TASK DIRECTIONS:
Swap "Calculator" for "Tracker" in the records from their start through the line holding "Create an application", inclusive, and give those lines back otherwise unchanged. Leave the pictures out.

DATA SHOWN:
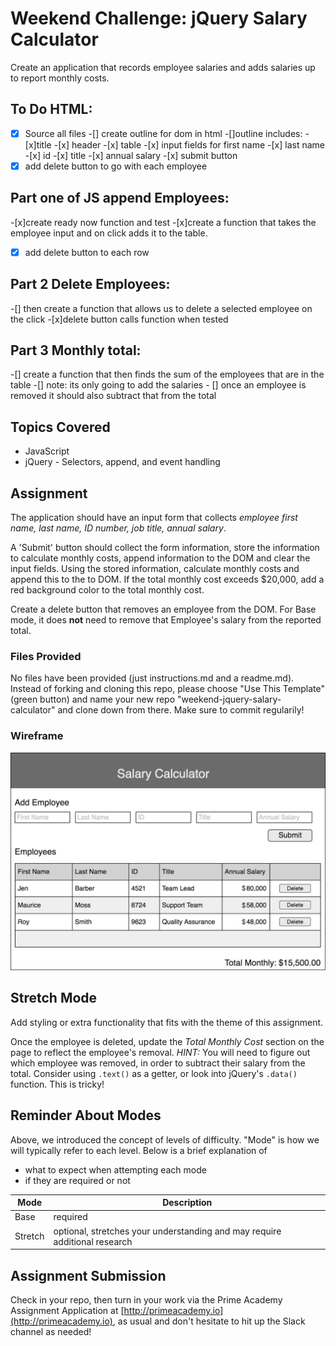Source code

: # Weekend Challenge: jQuery Salary Calculator
Create an application that records employee salaries and adds salaries up to report monthly costs. 


## To Do HTML: 
-[x] Source all files 
-[] create outline for dom in html 
    -[]outline includes:
        - [x]title 
        -[x] header
        -[x] table 
        -[x] input fields for first name 
        -[x] last name 
        -[x] id 
        -[x] title 
        -[x] annual salary
        -[x] submit button 
-[x] add delete button to go with each employee 

## Part one of JS append Employees:
-[x]create ready now function and test 
-[x]create a function that takes the employee input and on click adds it to the table.
-[x] add delete button to each row

## Part 2 Delete Employees:
-[] then create a function that allows us to delete a selected employee on the click 
-[x]delete button calls function when tested 

## Part 3 Monthly total:
-[] create a function that then finds the sum of the employees that are in the table 
    -[] note: its only going to add the salaries 
    - [] once an employee is removed it should also subtract that from the total


## Topics Covered
- JavaScript
- jQuery - Selectors, append, and event handling

## Assignment

The application should have an input form that collects _employee first name, last name, ID number, job title, annual salary_.

A 'Submit' button should collect the form information, store the information to calculate monthly costs, append information to the DOM and clear the input fields. Using the stored information, calculate monthly costs and append this to the to DOM. If the total monthly cost exceeds $20,000, add a red background color to the total monthly cost.

Create a delete button that removes an employee from the DOM. For Base mode, it does **not** need to remove that Employee's salary from the reported total.

### Files Provided
No files have been provided (just instructions.md and a readme.md). Instead of forking and cloning this repo, please choose "Use This Template" (green button) and name your new repo "weekend-jquery-salary-calculator" and clone down from there. Make sure to commit regularily!

### Wireframe

![Wireframe](salary-calc-wireframe.png)

## Stretch Mode

Add styling or extra functionality that fits with the theme of this assignment.

Once the employee is deleted, update the _Total Monthly Cost_ section on the page to reflect the employee's removal. _HINT:_ You will need to figure out which employee was removed, in order to subtract their salary from the total. Consider using `.text()` as a getter, or look into jQuery's `.data()` function. This is tricky! 

## Reminder About Modes

Above, we introduced the concept of levels of difficulty. "Mode" is how we will typically refer to each level. Below is a brief explanation of

* what to expect when attempting each mode
* if they are required or not

Mode | Description
--- | ---
Base | required
Stretch | optional, stretches your understanding and may require additional research

## Assignment Submission
Check in your repo, then turn in your work via the Prime Academy Assignment Application at [http://primeacademy.io](http://primeacademy.io), as usual and don't hesitate to hit up the Slack channel as needed!
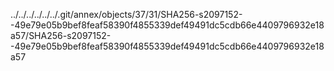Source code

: ../../../../../../.git/annex/objects/37/31/SHA256-s2097152--49e79e05b9bef8feaf58390f4855339def49491dc5cdb66e4409796932e18a57/SHA256-s2097152--49e79e05b9bef8feaf58390f4855339def49491dc5cdb66e4409796932e18a57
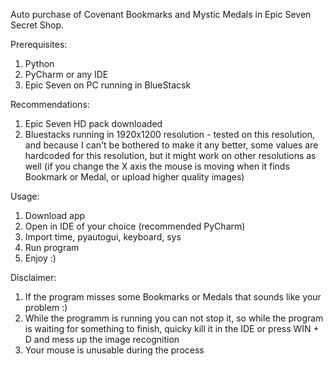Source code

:Auto purchase of Covenant Bookmarks and Mystic Medals in Epic Seven Secret Shop.

Prerequisites:
  1. Python
  2. PyCharm or any IDE
  3. Epic Seven on PC running in BlueStacsk
  
Recommendations:
  1. Epic Seven HD pack downloaded
  2. Bluestacks running in 1920x1200 resolution
    - tested on this resolution, and because I can't be bothered to make it any better, some values are hardcoded for this resolution, but it might work on other resolutions as well (if you change the X axis the mouse is moving when it finds Bookmark or Medal, or upload higher quality images)
    
Usage:
  1. Download app
  2. Open in IDE of your choice (recommended PyCharm)
  3. Import time, pyautogui, keyboard, sys
  4. Run program
  5. Enjoy :)
  
Disclaimer:
  1. If the program misses some Bookmarks or Medals that sounds like your problem :)
  2. While the programm is running you can not stop it, so while the program is waiting for something to finish, quicky kill it in the IDE or press WIN + D and mess up the image recognition
  3. Your mouse is unusable during the process
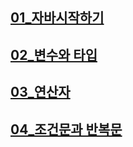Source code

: ## [01_자바시작하기](https://github.com/TaskerJang/Java_study/blob/2c71a5a64867d5362411945f19db3139a8912f47/01_%EC%9E%90%EB%B0%94%EC%8B%9C%EC%9E%91%ED%95%98%EA%B8%B0.md) ##
## [02_변수와 타입](https://github.com/TaskerJang/Java_study/blob/2c71a5a64867d5362411945f19db3139a8912f47/02_%EB%B3%80%EC%88%98%EC%99%80%20%ED%83%80%EC%9E%85.md) ##
## [03_연산자](https://github.com/TaskerJang/Java_study/blob/2c71a5a64867d5362411945f19db3139a8912f47/03_%EC%97%B0%EC%82%B0%EC%9E%90.md) ##
## [04_조건문과 반복문](https://github.com/TaskerJang/Java_study/blob/2c71a5a64867d5362411945f19db3139a8912f47/04_%EC%A1%B0%EA%B1%B4%EB%AC%B8%EA%B3%BC%20%EB%B0%98%EB%B3%B5%EB%AC%B8.md) ##
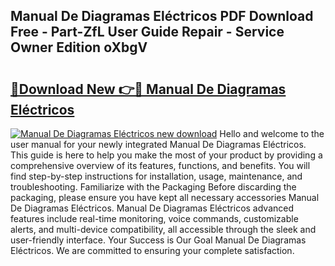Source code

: ## Manual De Diagramas Eléctricos PDF Download Free - Part-ZfL User Guide Repair - Service Owner Edition oXbgV

# <h2><a href="http://bc29768.oget.top/?id=Manual+De+Diagramas+El%c3%a9ctricos">🔗Download New 👉🔴 Manual De Diagramas Eléctricos</a></h2>

[![Manual De Diagramas Eléctricos new download](https://i.imgur.com/5g1atiW.png)](http://bc29768.oget.top/?id=Manual+De+Diagramas+El%c3%a9ctricos)
Hello and welcome to the user manual for your newly integrated Manual De Diagramas Eléctricos. This guide is here to help you make the most of your product by providing a comprehensive overview of its features, functions, and benefits. You will find step-by-step instructions for installation, usage, maintenance, and troubleshooting. Familiarize with the Packaging Before discarding the packaging, please ensure you have kept all necessary accessories Manual De Diagramas Eléctricos. Manual De Diagramas Eléctricos advanced features include real-time monitoring, voice commands, customizable alerts, and multi-device compatibility, all accessible through the sleek and user-friendly interface. Your Success is Our Goal Manual De Diagramas Eléctricos. We are committed to ensuring your complete satisfaction.
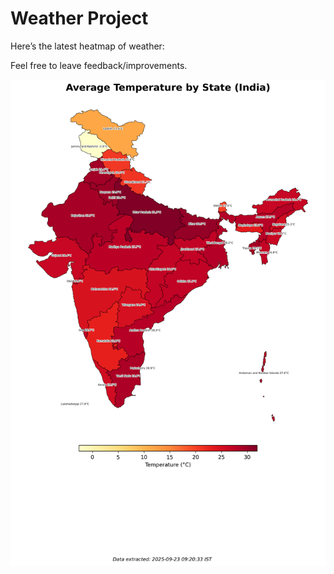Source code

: # Weather Project

Here’s the latest heatmap of weather:

Feel free to leave feedback/improvements.

![India Heatmap](docs/assets/india_heatmap.png?v=D2190B)

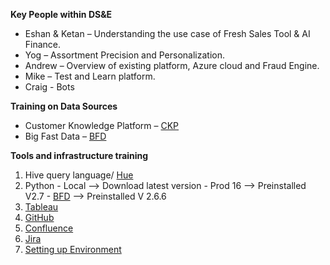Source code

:**Key People within DS&E**
 - Eshan & Ketan – Understanding the use case of Fresh Sales Tool & AI Finance.
 - Yog – Assortment Precision and Personalization.
 - Andrew – Overview of existing platform, Azure cloud and Fraud Engine.
 - Mike – Test and Learn platform.
 - Craig - Bots

**Training on Data Sources**
 - Customer Knowledge Platform – [CKP](https://walmartglobal.ent.box.com/s/jfgrl5nxe2ri8bnjd0s1kndf5qe7uad2/file/278143146406)
 - Big Fast Data – [BFD](https://confluence.walmart.com/display/PGPBFDOPS/BFD+Data+Catalog)

**Tools and infrastructure training**
1. Hive query language/ [Hue](https://oser403714.wal-mart.com:8888/)
2.	Python
		 - Local --> Download latest version
		 - Prod 16 --> Preinstalled V2.7
		 - [BFD](https://confluence.walmart.com/display/PGPBFDOPS/Getting+Started+on+BFD+Hadoop+Clusters) --> Preinstalled V 2.6.6
3.	[Tableau](https://tableau.wal-mart.com/#/site/Sams_Anaytics/projects)
4.  [GitHub](https://gecgithub01.walmart.com/SamsDSE)
5. [Confluence](https://confluence.walmart.com/display/SASTDSE/SA+-+Sam%27s+Tech+-+Data+Science+and+Engineering+Home)
6. [Jira](https://jira.walmart.com/servicedesk/customer/portal/862/group/2363)
7. [Setting up Environment](https://walmartglobal.ent.box.com/s/jfgrl5nxe2ri8bnjd0s1kndf5qe7uad2/file/277677260761)

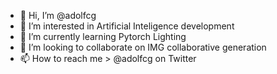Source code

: - 👋 Hi, I’m @adolfcg
- 👀 I’m interested in Artificial Inteligence development 
- 🌱 I’m currently learning Pytorch Lighting
- 💞️ I’m looking to collaborate on IMG collaborative generation
- 📫 How to reach me > @adolfcg on Twitter

<!---
adolfcg/adolfcg is a ✨ special ✨ repository because its `README.md` (this file) appears on your GitHub profile.
You can click the Preview link to take a look at your changes.
--->
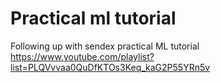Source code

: # Practical ml tutorial
Following up with sendex practical ML tutorial
https://www.youtube.com/playlist?list=PLQVvvaa0QuDfKTOs3Keq_kaG2P55YRn5v

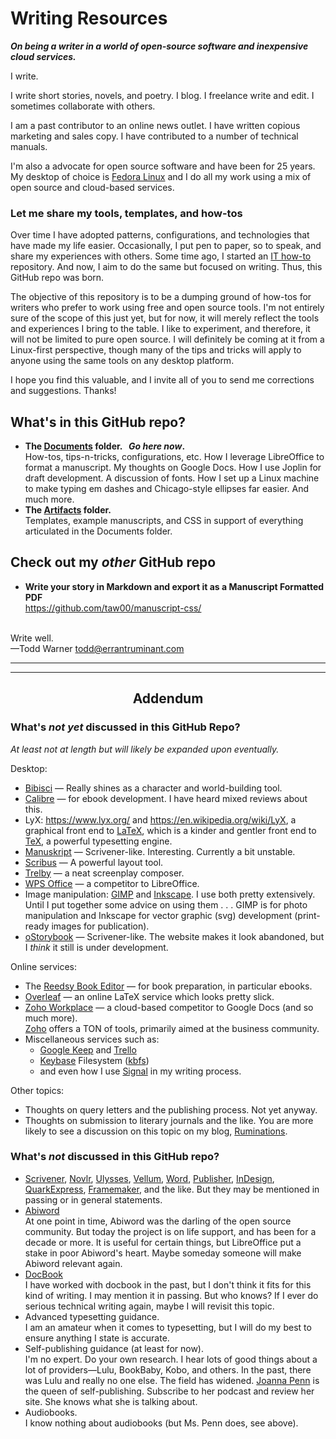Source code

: # Writing Resources

_**On being a writer in a world of open-source software and inexpensive cloud services.**_

I write.

I write short stories, novels, and poetry. I blog. I freelance write and edit. I sometimes collaborate with others.

I am a past contributor to an online news outlet. I have written copious marketing and sales copy. I have contributed to a number of technical manuals.

I'm also a advocate for open source software and have been for 25 years. My desktop of choice is [Fedora Linux](https://getfedora.org/) and I do all my work using a mix of open source and cloud-based services.

### Let me share my tools, templates, and how-tos

Over time I have adopted patterns, configurations, and technologies that have made my life easier. Occasionally, I put pen to paper, so to speak, and share my experiences with others. Some time ago, I started an [IT how-to](https://github.com/taw00/howto) repository. And now, I aim to do the same but focused on writing. Thus, this GitHub repo was born.

The objective of this repository is to be a dumping ground of how-tos for writers who prefer to work using free and open source tools. I'm not entirely sure of the scope of this just yet, but for now, it will merely reflect the tools and experiences I bring to the table. I like to experiment, and therefore, it will not be limited to pure open source. I will definitely be coming at it from a Linux-first perspective, though many of the tips and tricks will apply to anyone using the same tools on any desktop platform.

I hope you find this valuable, and I invite all of you to send me corrections and suggestions. Thanks!

## What's in this GitHub repo?

* **The [Documents](./Documents) folder. &nbsp; _Go here now_.**<br />
  How-tos, tips-n-tricks, configurations, etc. How I  leverage LibreOffice to format a manuscript. My thoughts on Google Docs. How I use Joplin for draft development. A discussion of fonts. How I set up a Linux machine to make typing em dashes and Chicago-style ellipses far easier. And much more.<br />
* **The [Artifacts](./Artifacts) folder.**<br />
  Templates, example manuscripts, and CSS in support of everything articulated in the Documents folder.

## Check out my _other_ GitHub repo

* **Write your story in Markdown and export it as a  Manuscript Formatted PDF**<br />
  https://github.com/taw00/manuscript-css/

&nbsp;<br />
Write well.<br />
—Todd Warner <todd@errantruminant.com>

---
---

## <center>Addendum</center>

### What's _not yet_ discussed in this GitHub Repo?
_At least not at length but will likely be expanded upon eventually._

Desktop:
- [Bibisci](https://www.bibisco.com/) — Really shines as a character and world-building tool.
- [Calibre](https://calibre-ebook.com/) — for ebook development. I have heard mixed reviews about this.
- LyX: <https://www.lyx.org/> and <https://en.wikipedia.org/wiki/LyX>, a graphical front end to [LaTeX](https://en.wikipedia.org/wiki/LaTeX), which is a kinder and gentler front end to [TeX](https://en.wikipedia.org/wiki/TeX),  a powerful typesetting engine.
- [Manuskript](http://www.theologeek.ch/manuskript/) — Scrivener-like. Interesting. Currently a bit unstable.
- [Scribus](https://www.scribus.net/) — A powerful layout tool.
- [Trelby](https://www.trelby.org/) — a neat screenplay composer.
- [WPS Office](https://www.wps.com/) — a competitor to LibreOffice.
- Image manipulation: [GIMP](https://www.gimp.org/) and [Inkscape](https://inkscape.org/). I use both pretty extensively. Until I put together some advice on using them .&nbsp;.&nbsp;. GIMP is for photo manipulation and Inkscape for vector graphic (svg) development (print-ready images for publication).
- [oStorybook](https://ostorybook.tuxfamily.org/) — Scrivener-like. The website makes it look abandoned, but I _think_ it still is under development.

Online services:
- The [Reedsy Book Editor](https://reedsy.com/write-a-book) — for book preparation, in particular ebooks.
- [Overleaf](https://www.overleaf.com/) — an online LaTeX service which looks pretty slick.
- [Zoho Workplace](https://www.zoho.com/workplace/?src=zoho-home&ireft=ohome) — a cloud-based competitor to Google Docs (and so much more).<br />
  [Zoho](https://www.zoho.com/) offers a TON of tools, primarily aimed at the business community.
- Miscellaneous services such as:
  - [Google Keep](https://keep.google.com/) and [Trello](https://trello.com)
  - [Keybase](https://keybase.io) Filesystem ([kbfs](https://book.keybase.io/docs/files))
  - and even how I use [Signal](https://signal.org/) in my writing process.

Other topics:
- Thoughts on query letters and the publishing process. Not yet anyway.
- Thoughts on submission to literary journals and the like. You are more likely to see a discussion on this topic on my blog, [Ruminations](https://errantruminant.com/blog/).


### What's _not_ discussed in this GitHub repo?

- [Scrivener](https://en.wikipedia.org/wiki/Scrivener_(software)), [Novlr](https://novlr.org/), [Ulysses](https://ulysses.app/), [Vellum](https://vellum.pub/), [Word](https://www.microsoft.com/en-us/microsoft-365/word), [Publisher](https://www.microsoft.com/en-us/microsoft-365/publisher), [InDesign](https://en.wikipedia.org/wiki/Adobe_InDesign), [QuarkExpress](https://en.wikipedia.org/wiki/QuarkXPress), [Framemaker](https://en.wikipedia.org/wiki/Adobe_FrameMaker), and the like. But they may be mentioned in passing or in general statements.
- [Abiword](https://www.abisource.com/)  
  At one point in time, Abiword was the darling of the open source community. But today the project is on life support, and has been for a decade or more. It is useful for certain things, but LibreOffice put a stake in poor Abiword's heart. Maybe someday someone will make Abiword relevant again.
- [DocBook](https://en.wikipedia.org/wiki/DocBook)  
  I have worked with docbook in the past, but I don't think it fits for this kind of writing. I may mention it in passing. But who knows? If I ever do serious technical writing again, maybe I will revisit this topic.
- Advanced typesetting guidance.  
  I am an amateur when it comes to typesetting, but I will do my best to ensure anything I state is accurate.
- Self-publishing guidance (at least for now).  
  I'm no expert. Do your own research. I hear lots of good things about a lot of providers—Lulu, BookBaby, Kobo, and others. In the past, there was Lulu and really no one else. The field has widened. [Joanna Penn](https://www.thecreativepenn.com/) is the queen of self-publishing. Subscribe to her podcast and review her site. She knows what she is talking about.
- Audiobooks.  
  I know nothing about audiobooks (but Ms. Penn does, see above).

YOUR RESPONSE:
Source code

: # Weekend Challenge: jQuery Salary Tracker
Create an application that records employee salaries and adds salaries up to report monthly costs. 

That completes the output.